Considerações Gerais
O conceito de Constituição escrita é apanágio do estado moderno. A ideia de um documento escrito e com o objetivo de dispor sobre os fundamentos principais de um Estado somente se consolidou a partir do século XVIII com as Revoluções liberais na França (Revolução Francesa – 1789) e nos Estados Unidos (independência americana – 1787).
Gilmar Mendes, grande doutrinador e Ministro do Supremo Tribunal Federal, citando Konrad Hesse, ensina que o conceito de Constituição preserva um núcleo permanente: "a idéia de um princípio supremo que determina integralmente o ordenamento estatal e a essência da comunidade constituída por esse ordenamento." [01]
Vale destacar, nesse ponto, a distinção feita pela doutrina sobre Constituição formal e material. Assim, Constituição em sentido material seria o conjunto de princípios e regras cujo objeto são os direitos fundamentais, a organização dos poderes e a estruturação do Estado. Ao lado desse conceito de Constituição material, fala-se em Constituição formal como um conjunto de normas jurídicas promulgadas por meio de um processo mais árduo e solene que o ordinário, tendo como propósito tornar mais difícil a modificação de seu conteúdo.
Nesse diapasão, pode-se falar em normas materialmente constitucionais – aquelas que tratam sobre direitos fundamentais, estrutura do Estado e separação dos poderes – e normas formalmente constitucionais – aquelas inseridas no texto constitucional, mas que não tratam sobre as matérias acima referidas.
A Constituição, como norma jurídica fundamental que é, regula as linhas básicas de um Estado e também estabelece diretrizes e limites a serem seguidos pelas legislações futuras. Assim, até com base no princípio da supremacia da Constituição, qualquer ato normativo que seja incompatível com a nossa Lei Maior deve ser extirpado do nosso ordenamento jurídico.
É justamente com este objetivo de garantir a supremacia da Constituição que se criou o controle de constitucionalidade realizado pelos órgãos constituídos. Gilmar Mendes, nesse passo citando Jorge Mirando, ensina que "constitucionalidade e inconstitucionalidade designam conceitos de relação, isto é, a relação que se estabelece entre uma coisa – a Constituição – e outra coisa – um comportamento – que lhe está ou não conforme, que com ela é ou não compatível, que cabe ou não no seu sentido." [02]
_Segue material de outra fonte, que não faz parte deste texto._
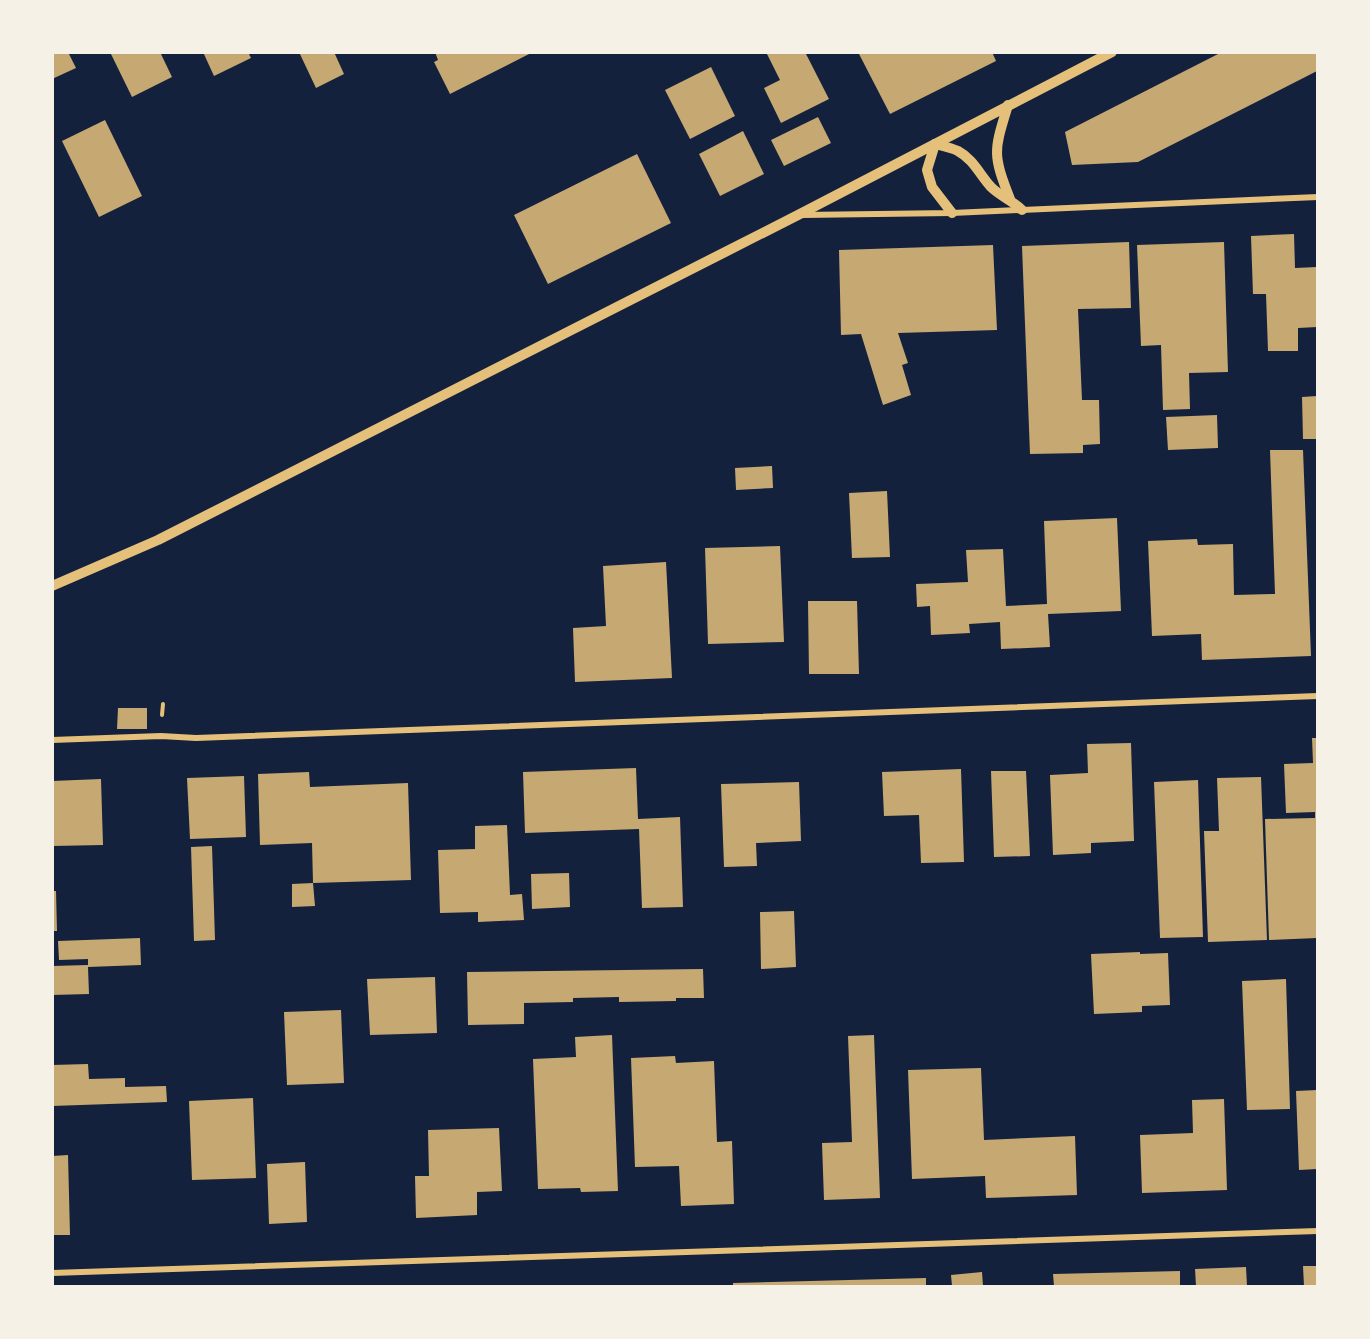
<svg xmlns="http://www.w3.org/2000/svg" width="1370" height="1339" font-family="'Nunito Sans',sans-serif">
  <rect width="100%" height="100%" fill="#14213d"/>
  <g fill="#c6a872">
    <polygon points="52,52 68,52 76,68 52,79"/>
    <polygon points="110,52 160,52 172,77 132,97"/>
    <polygon points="203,52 248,52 251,58 214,76"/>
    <polygon points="299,52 334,52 344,74 316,88"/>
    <polygon points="435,52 533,52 450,94 434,62 438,60"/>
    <polygon points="766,52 805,52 829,99 781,123 764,88 780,80"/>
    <polygon points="858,52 992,52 996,61 890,114"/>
    <polygon points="1222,52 1317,52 1317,71 1138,162 1072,165 1065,132"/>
    <polygon points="711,67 735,116 690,139 665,90"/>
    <polygon points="818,117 831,143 784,166 771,140"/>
    <polygon points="105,120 142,196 99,217 62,141"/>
    <polygon points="743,131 764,174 720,196 699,154"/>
    <polygon points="637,154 671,223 548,284 514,215"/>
    <polygon points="1294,234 1295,268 1317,267 1317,327 1298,328 1298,351 1268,351 1266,294 1253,294 1251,236"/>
    <polygon points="1129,242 1131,308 1078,309 1082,400 1099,400 1100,444 1083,445 1083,453 1030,454 1022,246"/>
    <polygon points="1224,242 1228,372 1189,373 1190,409 1163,410 1161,345 1141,346 1137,245"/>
    <polygon points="993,245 997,330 898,333 908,363 902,365 911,395 883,405 861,334 841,335 839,250"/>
    <polygon points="1317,396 1317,439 1303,439 1302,397"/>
    <polygon points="1217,415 1218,448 1168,450 1166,417"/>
    <polygon points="1270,450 1303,450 1311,656 1202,660 1201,634 1152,636 1148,541 1197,539 1198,545 1233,544 1234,595 1275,594"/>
    <polygon points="772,466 773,488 736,490 735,468"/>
    <polygon points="887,491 890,557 852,558 849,493"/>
    <polygon points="1117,518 1121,611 1048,614 1050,647 1001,649 1000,622 969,624 970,633 931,635 930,606 917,607 916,584 968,582 966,550 1003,549 1006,606 1047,604 1044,521"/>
    <polygon points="780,546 784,642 708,644 705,548"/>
    <polygon points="666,562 672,678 575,682 573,628 606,626 603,566"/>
    <polygon points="808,601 857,601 859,674 809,674"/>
    <polygon points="118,708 147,708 147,729 117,729"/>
    <polygon points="1312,738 1317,738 1317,938 1269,940 1265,819 1315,818 1315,812 1286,813 1284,764 1313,763"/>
    <polygon points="1131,743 1134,841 1091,843 1091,853 1053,855 1050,775 1088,773 1087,744"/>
    <polygon points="636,768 638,819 680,817 683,907 642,908 639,829 525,833 523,772"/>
    <polygon points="961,769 964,862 921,863 919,815 884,816 882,772"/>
    <polygon points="991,771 1026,771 1030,856 994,857"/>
    <polygon points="309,772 310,787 408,783 411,880 313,883 312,843 260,845 258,774"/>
    <polygon points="244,776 246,837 190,839 187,778"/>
    <polygon points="1261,777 1267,940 1208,942 1204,831 1219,831 1217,778"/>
    <polygon points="101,779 103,845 52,846 52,781"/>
    <polygon points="1198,780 1203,937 1160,938 1154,782"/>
    <polygon points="799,782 801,841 756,843 757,866 724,867 721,784"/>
    <polygon points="507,825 510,895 522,894 524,920 478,922 478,912 440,913 438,850 475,849 475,826"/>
    <polygon points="212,846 215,940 194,941 191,847"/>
    <polygon points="569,873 570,907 532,909 531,874"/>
    <polygon points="313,883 315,906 292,907 292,884"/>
    <polygon points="52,891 56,891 57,931 52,931"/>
    <polygon points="794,911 796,967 761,969 760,912"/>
    <polygon points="140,938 141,965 88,967 89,994 52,995 52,966 88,965 88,959 59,960 58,941"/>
    <polygon points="1140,952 1140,954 1168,953 1170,1005 1142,1006 1142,1012 1094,1014 1091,954"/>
    <polygon points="703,969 704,998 676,998 676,1001 619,1002 619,997 573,998 573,1002 524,1003 524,1024 468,1025 467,972"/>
    <polygon points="435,977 437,1033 370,1035 367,979"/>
    <polygon points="1286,979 1290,1109 1247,1110 1242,981"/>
    <polygon points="341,1010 344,1083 287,1085 284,1012"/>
    <polygon points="612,1035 618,1191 581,1192 580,1188 538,1189 533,1059 576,1057 575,1037"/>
    <polygon points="874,1035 880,1198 824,1200 822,1143 852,1142 848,1036"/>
    <polygon points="675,1056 676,1063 714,1061 717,1142 732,1141 734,1204 681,1206 679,1166 635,1167 631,1058"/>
    <polygon points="88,1064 89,1079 125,1078 125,1087 166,1086 167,1102 52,1106 52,1065"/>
    <polygon points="981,1068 984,1140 1075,1136 1077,1195 986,1198 985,1176 912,1179 908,1070"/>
    <polygon points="1317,1090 1317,1169 1299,1170 1296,1091"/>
    <polygon points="253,1098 256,1178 192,1180 189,1101"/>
    <polygon points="1224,1099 1227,1190 1142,1193 1140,1135 1193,1133 1192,1100"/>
    <polygon points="499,1128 502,1191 477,1192 477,1215 416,1218 415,1176 429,1176 428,1130"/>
    <polygon points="68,1155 70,1235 52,1235 52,1156"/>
    <polygon points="305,1162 307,1222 269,1224 267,1164"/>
    <polygon points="1303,1266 1317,1266 1317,1286 1304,1286"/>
    <polygon points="1246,1267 1247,1286 1196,1286 1195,1269"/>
    <polygon points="1180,1271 1180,1286 1054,1286 1053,1274"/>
    <polygon points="982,1272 983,1286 952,1286 951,1275"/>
    <polygon points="926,1278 926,1286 733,1286 733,1283"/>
  </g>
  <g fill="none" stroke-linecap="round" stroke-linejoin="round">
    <polyline stroke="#e5c07b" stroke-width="4" points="162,715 163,704"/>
    <g stroke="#e5c07b" stroke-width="6">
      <polyline points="802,215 952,213 1318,197"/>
      <polyline points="52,740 161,736 196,738 1318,696"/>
      <polyline points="52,1273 1318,1231"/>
    </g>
    <g stroke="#e5c07b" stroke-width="10">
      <path d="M1008 105C994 151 992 153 1010 199"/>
      <path d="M935 144C943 146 952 148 958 151 973 159 980 175 991 187 1000 196 1013 201 1022 210"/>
      <polyline points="935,144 927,170 932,187 952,213"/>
      <polyline points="52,586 158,540 798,215 1112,52"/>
    </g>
  </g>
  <rect width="1370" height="1339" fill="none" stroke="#f6f1e7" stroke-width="108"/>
</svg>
Frente ao exposto, fica clara a importância de uma jurisdição constitucional, uma vez que uma Constituição que não conta com um sistema de proteção contra os atos inconstitucionais, não é, de fato, uma Constituição obrigatória.
Inconstitucionalidade Originária e Superveniente
Em princípio, é de curial importância a distinção feita entre a inconstitucionalidade originária e a superveniente. Desse modo, deve-se levar em consideração o momento de edição do ato normativo.
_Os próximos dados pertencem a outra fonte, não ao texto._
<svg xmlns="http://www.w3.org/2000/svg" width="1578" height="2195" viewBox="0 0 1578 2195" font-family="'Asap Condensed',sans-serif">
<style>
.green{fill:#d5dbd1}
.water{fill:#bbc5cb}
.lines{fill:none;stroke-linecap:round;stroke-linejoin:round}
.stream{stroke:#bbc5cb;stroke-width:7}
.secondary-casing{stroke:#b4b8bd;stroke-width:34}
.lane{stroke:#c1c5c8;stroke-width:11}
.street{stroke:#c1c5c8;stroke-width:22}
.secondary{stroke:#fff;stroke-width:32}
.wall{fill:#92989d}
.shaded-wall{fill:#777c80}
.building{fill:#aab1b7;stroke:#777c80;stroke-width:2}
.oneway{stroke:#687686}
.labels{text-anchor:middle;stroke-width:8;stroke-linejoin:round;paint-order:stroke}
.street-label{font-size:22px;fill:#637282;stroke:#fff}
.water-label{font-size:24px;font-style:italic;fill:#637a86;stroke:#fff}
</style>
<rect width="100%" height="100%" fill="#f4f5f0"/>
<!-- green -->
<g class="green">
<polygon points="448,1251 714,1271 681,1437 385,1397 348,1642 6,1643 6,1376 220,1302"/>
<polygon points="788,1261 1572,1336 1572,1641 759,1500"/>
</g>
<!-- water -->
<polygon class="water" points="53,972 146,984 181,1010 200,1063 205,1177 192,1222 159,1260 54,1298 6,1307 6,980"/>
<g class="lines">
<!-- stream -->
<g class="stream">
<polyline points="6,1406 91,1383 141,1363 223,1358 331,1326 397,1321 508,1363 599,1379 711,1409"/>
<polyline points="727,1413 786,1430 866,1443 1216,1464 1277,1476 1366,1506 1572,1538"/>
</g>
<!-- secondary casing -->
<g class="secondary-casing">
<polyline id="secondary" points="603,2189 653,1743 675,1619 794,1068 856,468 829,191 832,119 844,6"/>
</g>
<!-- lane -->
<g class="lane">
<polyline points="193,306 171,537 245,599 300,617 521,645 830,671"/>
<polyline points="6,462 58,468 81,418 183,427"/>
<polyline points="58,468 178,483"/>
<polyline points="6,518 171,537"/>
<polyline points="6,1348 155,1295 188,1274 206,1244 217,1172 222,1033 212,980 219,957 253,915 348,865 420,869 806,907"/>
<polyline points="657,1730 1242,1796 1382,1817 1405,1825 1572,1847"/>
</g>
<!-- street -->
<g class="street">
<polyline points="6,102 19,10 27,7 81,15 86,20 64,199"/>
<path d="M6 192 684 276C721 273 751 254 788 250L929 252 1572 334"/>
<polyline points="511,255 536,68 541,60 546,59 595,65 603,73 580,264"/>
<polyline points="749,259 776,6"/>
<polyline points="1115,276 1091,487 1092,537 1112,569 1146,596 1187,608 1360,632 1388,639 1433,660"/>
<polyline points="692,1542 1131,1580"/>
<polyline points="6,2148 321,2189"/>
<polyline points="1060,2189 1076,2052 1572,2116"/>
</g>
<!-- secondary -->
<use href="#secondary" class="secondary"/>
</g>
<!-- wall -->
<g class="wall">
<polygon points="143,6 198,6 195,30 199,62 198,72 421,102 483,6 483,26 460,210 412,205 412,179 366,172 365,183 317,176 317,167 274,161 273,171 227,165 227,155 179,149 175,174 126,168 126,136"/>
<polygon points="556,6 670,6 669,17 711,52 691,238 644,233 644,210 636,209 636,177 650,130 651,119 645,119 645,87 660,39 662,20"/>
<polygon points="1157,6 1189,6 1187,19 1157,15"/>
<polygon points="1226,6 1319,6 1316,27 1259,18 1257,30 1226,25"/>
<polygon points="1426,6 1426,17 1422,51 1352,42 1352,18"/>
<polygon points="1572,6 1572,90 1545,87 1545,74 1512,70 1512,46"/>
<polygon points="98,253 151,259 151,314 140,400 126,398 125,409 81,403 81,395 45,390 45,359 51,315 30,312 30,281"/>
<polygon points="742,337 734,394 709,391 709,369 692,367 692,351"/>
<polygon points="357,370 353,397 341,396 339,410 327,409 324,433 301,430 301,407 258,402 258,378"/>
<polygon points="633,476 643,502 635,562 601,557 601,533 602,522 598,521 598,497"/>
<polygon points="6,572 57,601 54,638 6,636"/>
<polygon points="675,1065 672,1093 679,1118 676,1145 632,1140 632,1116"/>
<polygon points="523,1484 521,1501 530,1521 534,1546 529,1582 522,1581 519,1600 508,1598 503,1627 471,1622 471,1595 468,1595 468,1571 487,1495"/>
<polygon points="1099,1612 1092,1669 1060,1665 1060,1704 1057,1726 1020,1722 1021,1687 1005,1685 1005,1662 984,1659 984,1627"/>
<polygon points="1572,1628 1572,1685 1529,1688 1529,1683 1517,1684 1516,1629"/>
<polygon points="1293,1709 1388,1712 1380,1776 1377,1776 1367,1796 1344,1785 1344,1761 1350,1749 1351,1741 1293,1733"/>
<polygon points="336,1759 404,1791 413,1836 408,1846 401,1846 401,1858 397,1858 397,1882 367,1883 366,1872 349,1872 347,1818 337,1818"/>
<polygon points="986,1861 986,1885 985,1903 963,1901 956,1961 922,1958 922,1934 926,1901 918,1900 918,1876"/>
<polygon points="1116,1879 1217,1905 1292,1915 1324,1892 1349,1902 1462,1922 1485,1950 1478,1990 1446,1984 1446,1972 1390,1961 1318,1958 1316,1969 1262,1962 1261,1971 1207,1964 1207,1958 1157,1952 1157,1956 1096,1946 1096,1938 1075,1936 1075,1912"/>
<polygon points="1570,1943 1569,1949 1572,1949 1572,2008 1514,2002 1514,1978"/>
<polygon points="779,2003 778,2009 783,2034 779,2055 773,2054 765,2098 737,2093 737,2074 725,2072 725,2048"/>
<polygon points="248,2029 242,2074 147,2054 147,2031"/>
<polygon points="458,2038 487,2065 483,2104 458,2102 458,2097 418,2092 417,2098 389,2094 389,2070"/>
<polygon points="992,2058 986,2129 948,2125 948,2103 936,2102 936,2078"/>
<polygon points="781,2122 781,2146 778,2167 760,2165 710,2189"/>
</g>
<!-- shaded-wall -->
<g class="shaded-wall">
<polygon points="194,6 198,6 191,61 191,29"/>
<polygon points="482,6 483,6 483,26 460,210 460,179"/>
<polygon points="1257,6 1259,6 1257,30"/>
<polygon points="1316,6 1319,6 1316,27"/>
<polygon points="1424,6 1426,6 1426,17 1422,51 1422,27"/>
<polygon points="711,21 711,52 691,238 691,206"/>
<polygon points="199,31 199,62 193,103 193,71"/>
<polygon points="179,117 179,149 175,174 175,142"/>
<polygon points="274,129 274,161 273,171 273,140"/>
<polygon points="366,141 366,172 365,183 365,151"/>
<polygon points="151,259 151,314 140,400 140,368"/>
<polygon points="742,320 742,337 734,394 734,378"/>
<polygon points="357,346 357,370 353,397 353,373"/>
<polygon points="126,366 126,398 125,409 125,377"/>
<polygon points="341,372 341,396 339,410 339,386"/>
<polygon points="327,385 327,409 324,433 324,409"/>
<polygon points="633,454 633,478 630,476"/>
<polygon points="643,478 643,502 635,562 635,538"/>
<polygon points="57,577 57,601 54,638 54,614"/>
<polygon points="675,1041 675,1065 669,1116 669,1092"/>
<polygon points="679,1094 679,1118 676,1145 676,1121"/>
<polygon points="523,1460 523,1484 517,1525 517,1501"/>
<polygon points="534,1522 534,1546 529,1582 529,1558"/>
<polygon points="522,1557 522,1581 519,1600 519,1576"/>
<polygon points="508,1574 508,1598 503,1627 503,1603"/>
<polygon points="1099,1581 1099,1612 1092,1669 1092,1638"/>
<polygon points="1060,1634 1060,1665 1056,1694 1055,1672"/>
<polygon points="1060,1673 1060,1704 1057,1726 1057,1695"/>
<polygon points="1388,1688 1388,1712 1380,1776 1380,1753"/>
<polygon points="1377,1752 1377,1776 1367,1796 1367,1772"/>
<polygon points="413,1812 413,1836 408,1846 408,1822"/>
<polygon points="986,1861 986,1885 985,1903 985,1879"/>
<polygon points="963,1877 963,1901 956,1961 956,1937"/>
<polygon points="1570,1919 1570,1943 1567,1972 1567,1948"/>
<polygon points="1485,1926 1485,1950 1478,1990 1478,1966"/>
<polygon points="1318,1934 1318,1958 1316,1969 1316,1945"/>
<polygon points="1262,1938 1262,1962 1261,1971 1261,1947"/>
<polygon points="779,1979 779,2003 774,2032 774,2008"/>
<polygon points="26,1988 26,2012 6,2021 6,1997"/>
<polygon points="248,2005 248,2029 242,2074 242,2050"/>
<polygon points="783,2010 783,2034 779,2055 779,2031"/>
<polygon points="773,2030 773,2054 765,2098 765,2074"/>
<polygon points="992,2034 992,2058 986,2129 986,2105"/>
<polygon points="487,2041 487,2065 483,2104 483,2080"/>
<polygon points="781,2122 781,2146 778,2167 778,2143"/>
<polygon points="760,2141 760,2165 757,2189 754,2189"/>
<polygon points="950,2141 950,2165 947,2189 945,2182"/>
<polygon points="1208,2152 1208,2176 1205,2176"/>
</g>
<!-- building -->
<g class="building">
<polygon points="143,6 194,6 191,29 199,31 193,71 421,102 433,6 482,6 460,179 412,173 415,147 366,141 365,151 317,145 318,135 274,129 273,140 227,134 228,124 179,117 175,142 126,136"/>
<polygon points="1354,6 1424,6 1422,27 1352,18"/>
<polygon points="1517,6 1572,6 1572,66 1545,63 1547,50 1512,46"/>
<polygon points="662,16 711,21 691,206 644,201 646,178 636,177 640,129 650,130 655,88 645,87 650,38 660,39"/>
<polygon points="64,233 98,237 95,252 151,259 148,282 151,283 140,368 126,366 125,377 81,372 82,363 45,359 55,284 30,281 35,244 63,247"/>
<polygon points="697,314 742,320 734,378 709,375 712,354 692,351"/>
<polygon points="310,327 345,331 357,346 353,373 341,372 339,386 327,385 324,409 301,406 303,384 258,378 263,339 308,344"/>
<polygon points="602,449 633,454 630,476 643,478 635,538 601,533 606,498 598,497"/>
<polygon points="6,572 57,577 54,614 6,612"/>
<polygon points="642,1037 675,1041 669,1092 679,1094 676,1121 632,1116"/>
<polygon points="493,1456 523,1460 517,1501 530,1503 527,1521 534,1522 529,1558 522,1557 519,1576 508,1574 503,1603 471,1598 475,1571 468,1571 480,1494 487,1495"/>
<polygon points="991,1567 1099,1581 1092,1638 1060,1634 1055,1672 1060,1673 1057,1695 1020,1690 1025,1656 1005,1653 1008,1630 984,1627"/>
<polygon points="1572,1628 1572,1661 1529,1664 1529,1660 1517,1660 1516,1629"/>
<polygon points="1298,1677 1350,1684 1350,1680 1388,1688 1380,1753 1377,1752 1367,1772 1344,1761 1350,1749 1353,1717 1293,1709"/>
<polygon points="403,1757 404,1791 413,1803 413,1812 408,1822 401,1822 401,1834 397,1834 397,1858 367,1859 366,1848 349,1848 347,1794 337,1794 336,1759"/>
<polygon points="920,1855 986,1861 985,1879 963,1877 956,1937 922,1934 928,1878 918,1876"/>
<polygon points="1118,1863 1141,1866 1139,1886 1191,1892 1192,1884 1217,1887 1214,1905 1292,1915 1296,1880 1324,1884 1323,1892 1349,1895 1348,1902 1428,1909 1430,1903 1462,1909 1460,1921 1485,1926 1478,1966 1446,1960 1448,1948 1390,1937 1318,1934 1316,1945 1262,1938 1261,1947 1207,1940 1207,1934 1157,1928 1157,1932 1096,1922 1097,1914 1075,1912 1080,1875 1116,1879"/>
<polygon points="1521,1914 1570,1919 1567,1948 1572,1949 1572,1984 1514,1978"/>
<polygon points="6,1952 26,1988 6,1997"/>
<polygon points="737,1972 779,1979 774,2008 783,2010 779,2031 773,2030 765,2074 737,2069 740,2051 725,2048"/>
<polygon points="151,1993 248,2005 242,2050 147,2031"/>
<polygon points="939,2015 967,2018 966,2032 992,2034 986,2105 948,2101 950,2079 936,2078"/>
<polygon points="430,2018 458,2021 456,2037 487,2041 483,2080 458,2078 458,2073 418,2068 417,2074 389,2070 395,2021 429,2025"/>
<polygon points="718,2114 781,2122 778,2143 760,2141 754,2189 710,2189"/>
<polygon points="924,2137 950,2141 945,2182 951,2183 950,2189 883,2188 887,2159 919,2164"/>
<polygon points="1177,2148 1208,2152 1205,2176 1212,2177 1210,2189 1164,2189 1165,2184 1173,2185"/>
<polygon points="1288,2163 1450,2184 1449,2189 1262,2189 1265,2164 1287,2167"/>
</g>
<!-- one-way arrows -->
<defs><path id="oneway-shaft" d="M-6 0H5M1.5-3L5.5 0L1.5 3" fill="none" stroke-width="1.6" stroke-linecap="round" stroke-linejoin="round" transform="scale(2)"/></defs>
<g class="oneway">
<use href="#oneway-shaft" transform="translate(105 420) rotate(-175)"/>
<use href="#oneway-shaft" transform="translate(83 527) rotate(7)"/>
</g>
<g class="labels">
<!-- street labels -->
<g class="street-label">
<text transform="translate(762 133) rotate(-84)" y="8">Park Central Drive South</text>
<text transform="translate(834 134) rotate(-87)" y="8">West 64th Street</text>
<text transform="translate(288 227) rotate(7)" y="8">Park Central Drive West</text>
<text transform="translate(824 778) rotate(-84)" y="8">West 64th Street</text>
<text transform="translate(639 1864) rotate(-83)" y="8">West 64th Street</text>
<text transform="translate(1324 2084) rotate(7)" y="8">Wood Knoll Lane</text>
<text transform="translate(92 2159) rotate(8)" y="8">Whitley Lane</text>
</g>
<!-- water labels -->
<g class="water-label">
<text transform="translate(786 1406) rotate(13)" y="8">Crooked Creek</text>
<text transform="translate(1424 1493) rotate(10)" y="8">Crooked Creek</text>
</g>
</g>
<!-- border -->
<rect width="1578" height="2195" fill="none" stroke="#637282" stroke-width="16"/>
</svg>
Fala-se em inconstitucionalidade originária quando a norma legal é editada após a Constituição e sob o seu império, mas sendo com ela incompatível. Nesse caso, o ato normativo será inconstitucional desde sua origem, já que contém vícios formais ou matérias que o incompatibilizam com a Constituição.
Por outro lado, se a norma precede a Constituição e é com ela incompatível, a doutrina se divide: para uns seria caso de inconstitucionalidade superveniente [03]; já para outros, seria caso de mera revogação (direito intertemporal).
Tal discussão é de extrema importância, uma vez que suas conseqüências repercutem diretamente na competência dos órgãos judiciais incumbidos de resolver o problema. Para quem entende que o conflito entre o direito pré-constitucional e a Constituição resolve-se no campo do direito intertemporal, deve reconhecer, outrossim, a competência de qualquer órgão jurisdicional para analisar a matéria. Todavia, para aqueles que entendem trata-se de inconstitucionalidade superveniente, a questão deve ser resolvida pelos órgãos judiciais especializados de acordo com o previsto pela Constituição da República (controle difuso e controle concentrado de constitucionalidade).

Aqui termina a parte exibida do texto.